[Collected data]
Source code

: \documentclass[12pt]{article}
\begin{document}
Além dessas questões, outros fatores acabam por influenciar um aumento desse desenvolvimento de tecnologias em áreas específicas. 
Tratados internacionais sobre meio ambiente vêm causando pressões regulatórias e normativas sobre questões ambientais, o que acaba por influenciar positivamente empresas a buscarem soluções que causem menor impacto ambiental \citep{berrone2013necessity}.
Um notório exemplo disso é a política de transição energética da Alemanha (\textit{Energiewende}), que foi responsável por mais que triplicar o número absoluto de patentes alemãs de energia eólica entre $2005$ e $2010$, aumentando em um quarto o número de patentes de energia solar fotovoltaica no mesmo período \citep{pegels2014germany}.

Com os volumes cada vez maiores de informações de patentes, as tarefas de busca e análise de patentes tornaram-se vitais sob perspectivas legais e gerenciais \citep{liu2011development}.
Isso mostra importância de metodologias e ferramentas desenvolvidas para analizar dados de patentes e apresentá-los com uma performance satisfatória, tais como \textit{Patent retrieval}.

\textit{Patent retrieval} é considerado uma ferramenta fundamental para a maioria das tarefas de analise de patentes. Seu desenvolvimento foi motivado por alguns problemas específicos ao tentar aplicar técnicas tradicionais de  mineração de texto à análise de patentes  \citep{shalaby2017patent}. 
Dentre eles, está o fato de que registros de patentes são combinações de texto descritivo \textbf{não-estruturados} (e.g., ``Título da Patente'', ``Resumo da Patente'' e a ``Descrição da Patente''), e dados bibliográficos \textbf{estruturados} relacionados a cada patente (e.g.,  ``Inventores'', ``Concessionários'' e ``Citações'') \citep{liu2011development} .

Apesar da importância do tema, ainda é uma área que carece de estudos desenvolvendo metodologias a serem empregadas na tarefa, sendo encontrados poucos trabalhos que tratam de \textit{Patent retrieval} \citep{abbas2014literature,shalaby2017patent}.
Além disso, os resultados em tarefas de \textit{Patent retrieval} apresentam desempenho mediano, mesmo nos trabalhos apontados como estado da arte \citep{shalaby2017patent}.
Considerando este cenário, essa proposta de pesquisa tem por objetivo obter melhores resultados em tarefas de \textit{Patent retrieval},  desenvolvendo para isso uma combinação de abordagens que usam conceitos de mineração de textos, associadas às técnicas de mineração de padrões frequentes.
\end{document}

Exercise details — All lines from the one that contains "Além disso, os" to the last line above must be given again exactly, with both included and nothing added.

Result of the exercise —
Além disso, os resultados em tarefas de \textit{Patent retrieval} apresentam desempenho mediano, mesmo nos trabalhos apontados como estado da arte \citep{shalaby2017patent}.
Considerando este cenário, essa proposta de pesquisa tem por objetivo obter melhores resultados em tarefas de \textit{Patent retrieval},  desenvolvendo para isso uma combinação de abordagens que usam conceitos de mineração de textos, associadas às técnicas de mineração de padrões frequentes.
\end{document}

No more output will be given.